The Instant language is a (very) minimalistic language which supports integer constants and variables, as well as the four basic calculator operations. The LBNF syntax of Instant is detailed in Instant.cf, and looks as follows:
Prog. Program ::= [Stmt] ;
SAss. Stmt ::= Ident "=" Exp;
SExp. Stmt ::= Exp ;
separator Stmt ";" ;
ExpAdd. Exp1 ::= Exp2 "+" Exp1 ;
ExpSub. Exp2 ::= Exp2 "-" Exp3 ;
ExpMul. Exp3 ::= Exp3 "*" Exp4 ;
ExpDiv. Exp3 ::= Exp3 "/" Exp4 ;
ExpLit. Exp4 ::= Integer ;
ExpVar. Exp4 ::= Ident ;
coercions Exp 4;
An Instant program consists of a list of statements. Each statement can be either an assignment, or a bare expression. In both cases, the expression in the statement is evaluated. Then, if the statement is an assignment, the value of the expression is assigned to the variable to the left of the assignment operator. Otherwise, the value of the expression is printed to standard output.
For example:
1 + 1
a = 3
a * 10
will print
2
30
The aim of this project is to introduce the two models of stack-based and register-based virtual machines (JVM and LLVM respectively). The InstantC compiler is capable of producing Jasmin mnemonics which get assembled into Java classes, as well as LLVM mnemonics and bitcode which can be assembled further or interpreted by lli
.
The project does not aim to introduce optimizations in the code, like substituting 2 + 3
with 5
. The only optimization it is allowed (and desired) to make is reducing the operand stack limit in the JVM by manipulating the order in which arguments are computed.
You need bnfc
and sbt
installed in your environment.
To build the compiler, simply run make
in the root directory. This will generate all the BNFC sources and build the compiler itself. It will create two executable files, insc_llvm
and insc_jvm
, which take a file as their only argument and create the corresponding .ll
and .bc
or .j
and .class
files in the same directory as the given file. To execute the files, use lli
or java
respectively.
I chose Scala for this project because I was convinced that it would be a perfect tool for the purpose of writing a compiler. Indeed, there are just over 250 lines of logic written in Scala, with a few extra lines added to make everything work, like the build system (build.sbt
), and some Haskell which parses the input Instant code and turns it into JSON so that it can then be parsed in Scala. For comparison, this same project was completed by other students in other languages, with some C++ implementations reaching 700 or even 1000 lines.

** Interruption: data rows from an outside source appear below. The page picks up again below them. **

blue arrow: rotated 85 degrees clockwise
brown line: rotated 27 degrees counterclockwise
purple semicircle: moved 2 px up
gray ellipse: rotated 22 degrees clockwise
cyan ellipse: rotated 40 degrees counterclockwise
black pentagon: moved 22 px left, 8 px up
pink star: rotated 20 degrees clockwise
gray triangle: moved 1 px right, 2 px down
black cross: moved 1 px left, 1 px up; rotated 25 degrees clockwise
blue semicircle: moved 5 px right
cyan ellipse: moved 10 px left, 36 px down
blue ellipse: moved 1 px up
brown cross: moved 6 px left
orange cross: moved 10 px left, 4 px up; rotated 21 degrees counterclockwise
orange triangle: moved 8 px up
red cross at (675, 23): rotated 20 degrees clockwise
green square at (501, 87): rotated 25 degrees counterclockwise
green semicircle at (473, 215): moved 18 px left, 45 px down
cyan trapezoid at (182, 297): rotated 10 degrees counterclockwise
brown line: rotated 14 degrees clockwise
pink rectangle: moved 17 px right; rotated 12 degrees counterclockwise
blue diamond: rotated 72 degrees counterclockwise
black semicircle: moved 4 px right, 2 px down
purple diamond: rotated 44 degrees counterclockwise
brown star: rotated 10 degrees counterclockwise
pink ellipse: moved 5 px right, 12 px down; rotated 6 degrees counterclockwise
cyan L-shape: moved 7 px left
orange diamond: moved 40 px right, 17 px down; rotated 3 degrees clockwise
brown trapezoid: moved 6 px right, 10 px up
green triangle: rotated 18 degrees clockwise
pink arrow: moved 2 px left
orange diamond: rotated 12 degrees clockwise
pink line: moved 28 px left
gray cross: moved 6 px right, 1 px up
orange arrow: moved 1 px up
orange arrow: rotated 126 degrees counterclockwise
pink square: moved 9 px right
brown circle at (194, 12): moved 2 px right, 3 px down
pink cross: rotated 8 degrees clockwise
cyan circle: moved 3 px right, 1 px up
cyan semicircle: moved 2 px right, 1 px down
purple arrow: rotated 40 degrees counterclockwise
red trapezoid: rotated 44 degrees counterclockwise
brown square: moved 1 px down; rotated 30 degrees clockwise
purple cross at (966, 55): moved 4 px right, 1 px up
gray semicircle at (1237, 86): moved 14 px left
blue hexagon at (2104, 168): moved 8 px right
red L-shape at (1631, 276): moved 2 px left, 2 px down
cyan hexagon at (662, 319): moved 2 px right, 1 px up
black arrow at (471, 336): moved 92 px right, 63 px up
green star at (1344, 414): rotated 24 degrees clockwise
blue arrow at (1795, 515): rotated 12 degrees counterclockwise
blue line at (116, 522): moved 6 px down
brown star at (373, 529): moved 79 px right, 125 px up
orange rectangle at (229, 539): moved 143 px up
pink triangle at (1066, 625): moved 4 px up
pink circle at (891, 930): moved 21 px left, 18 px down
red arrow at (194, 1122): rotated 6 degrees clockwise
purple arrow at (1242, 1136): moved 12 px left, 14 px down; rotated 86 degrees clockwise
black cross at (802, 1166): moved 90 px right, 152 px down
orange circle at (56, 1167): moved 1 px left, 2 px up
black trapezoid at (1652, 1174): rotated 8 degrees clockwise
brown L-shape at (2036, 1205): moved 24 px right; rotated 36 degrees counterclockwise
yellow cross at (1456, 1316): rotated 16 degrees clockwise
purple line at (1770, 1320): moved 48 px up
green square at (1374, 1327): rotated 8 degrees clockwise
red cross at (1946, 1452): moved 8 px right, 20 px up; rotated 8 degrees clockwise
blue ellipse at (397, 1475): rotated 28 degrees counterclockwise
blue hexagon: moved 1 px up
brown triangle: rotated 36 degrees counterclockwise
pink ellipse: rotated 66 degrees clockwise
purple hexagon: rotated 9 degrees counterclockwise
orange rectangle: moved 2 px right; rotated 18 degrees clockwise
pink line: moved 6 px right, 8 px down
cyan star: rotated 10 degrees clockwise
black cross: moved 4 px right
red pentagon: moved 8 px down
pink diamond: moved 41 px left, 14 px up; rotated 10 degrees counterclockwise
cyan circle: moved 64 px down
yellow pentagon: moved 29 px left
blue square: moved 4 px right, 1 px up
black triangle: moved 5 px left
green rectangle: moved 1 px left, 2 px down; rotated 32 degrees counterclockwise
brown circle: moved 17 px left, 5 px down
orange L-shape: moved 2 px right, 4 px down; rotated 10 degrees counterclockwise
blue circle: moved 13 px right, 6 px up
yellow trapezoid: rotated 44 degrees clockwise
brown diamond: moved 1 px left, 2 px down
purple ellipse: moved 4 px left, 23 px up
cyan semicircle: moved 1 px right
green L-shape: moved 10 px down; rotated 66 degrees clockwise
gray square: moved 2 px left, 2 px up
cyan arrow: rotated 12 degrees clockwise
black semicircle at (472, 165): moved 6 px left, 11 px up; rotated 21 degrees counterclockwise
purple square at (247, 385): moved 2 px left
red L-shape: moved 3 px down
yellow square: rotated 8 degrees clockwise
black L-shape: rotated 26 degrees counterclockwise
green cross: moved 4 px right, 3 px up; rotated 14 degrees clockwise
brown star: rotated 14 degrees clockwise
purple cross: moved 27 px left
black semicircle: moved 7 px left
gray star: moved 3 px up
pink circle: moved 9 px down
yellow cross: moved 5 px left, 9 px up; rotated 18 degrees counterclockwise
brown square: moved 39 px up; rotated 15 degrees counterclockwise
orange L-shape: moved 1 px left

But wait: JSON? Generated by Haskell? Why? Why not write the whole thing in Haskell then? Well, while I appreciate Haskell's approach to programming and its benefits, I feel like it lacks the flexibility I might need to solve problems which appear late into development. That is why I chose to write the compiler in a language with fantastic support for both functional and imperative programming, although I didn't use the imperative side in this project. Nonetheless, I needed to check if Scala would be a good fit for the much bigger future project of a Latte compiler, with extensions and optimizations. I believe it passed the test.
And I had to use Haskell because this was the simplest way to parse Instant programs. Originally I planned to write the project in Scala 3 using BNFC's Java backend, and use the Java classes from Scala. This worked, but not with the default Java backend, only with ANTLR. However, for inputs with highly nested expressions, the parsing lasted forever, hogged 2GB of RAM, before crashing with a stack overflow error (in fact it seems that at the time of writing, many of BNFC's backends suffer from serious memory problems). After some investigation, I decided to switch to Haskell and pass the parsed Instant programs to Scala via JSON with Circe. This turned out to be surprisingly problematic, because at the time of writing, recursive ADTs do not work well in Circe in Scala 3. Consequently, I had to switch to Scala 2, where after increasing the stack size appropriately, very large inputs are now accepted without further hiccups.
Edit to add:
It is worth adding that all of these troubles would have been avoided had I used ANTLR directly from the beginning, instead of via BNFC. In fact, that is exactly what I am doing in the Latte compiler, but I wasn't familiar enough with the technology back when working on InstantC to use it then.
Tests are not included because they are community-created in a separate project.